TEXT PASSAGE
After traversing the twinkling walkway, we made our way to what can only be described as a beautiful cathedral of light and sound. The next structure in the Luminarie appeared, to me, as a church-like memorial and work of art. European-inspired classical Latin music played in the vicinity and I felt like I was back in the streets of Montreal or Quebec City. Many fellow visitors had a similar sense of admiration when we approached the second component of the Luminarie structure. I have included a few photos of my favorite part of the Luminarie.


As more elegant music played and the smells of fresh yakitori filled the air, we passed by the final exhibition in the Kobe Luminarie, a much more colorful and modern-looking work of art. 


Other places in Kansai have Luminaries and light shows, but none can compare to the display in Kobe. The meaning and importance of the Luminarie coupled with its meticulous setup and musical integration make it an absolute must-see for those of you who may be in Japan next winter, before Christmas. Sharing this moment with two of my friends also helps make it memorable for me. 

The Kobe Luminarie is truly a pearl on the necklace of Western Japan. 

All images (c) 2013, Erik Jacobs.

WHAT YOU WILL DO
1/ In the Kobe Luminarie text, what smell filled the air as the visitors passed the final exhibition?
2/ Rewrite the listing below, swapping every "Clutch" for "Handbag" and keeping all else the same. Leave the pictures out of your answer.

DATA LISTING
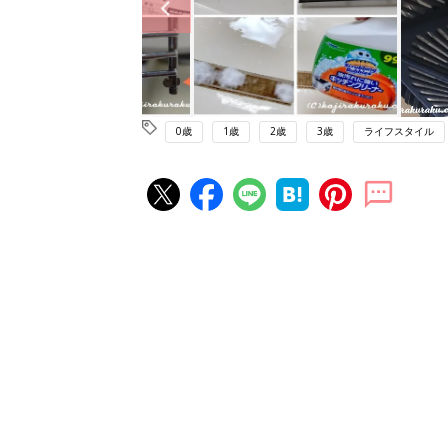
0歳
1歳
2歳
3歳
ライフスタイル
赤ちゃん・育児の人気記事ランキ
育児の困ったがズバリ！解決する
『ひよこクラブ 秋号』 4カ月～
赤ちゃん・育児
になるまで、育児に役立つ情報が
ぱい！
赤ちゃんのお世話まるわかり！『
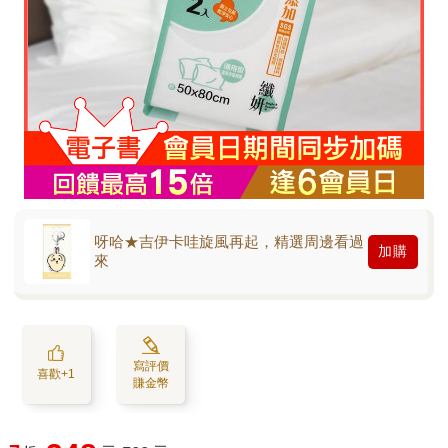
呀哈★吉伊卡哇旋風再起，精選周邊看過
加購
來
寫評價
喜歡+1
賺金幣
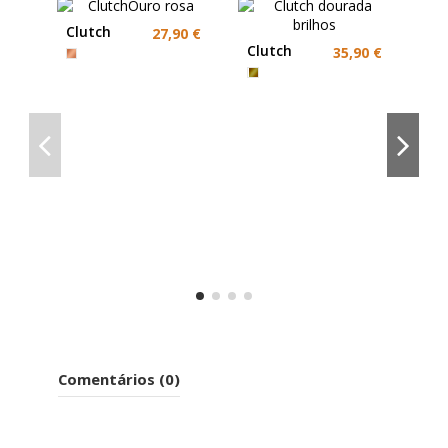
Clutch
27,90 €
Rosa Gold
Clutch
35,90 €
dourada
brilhos
Br
az
ou
ce
Comentários (0)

SOLVED PROBLEMS
1/ The smell of fresh yakitori.

2/
0歳
1歳
2歳
3歳
ライフスタイル
赤ちゃん・育児の人気記事ランキ
育児の困ったがズバリ！解決する
『ひよこクラブ 秋号』 4カ月～
赤ちゃん・育児
になるまで、育児に役立つ情報が
ぱい！
赤ちゃんのお世話まるわかり！『
呀哈★吉伊卡哇旋風再起，精選周邊看過
加購
來
寫評價
喜歡+1
賺金幣
Handbag
27,90 €
Rosa Gold
Handbag
35,90 €
dourada
brilhos
Br
az
ou
ce
Comentários (0)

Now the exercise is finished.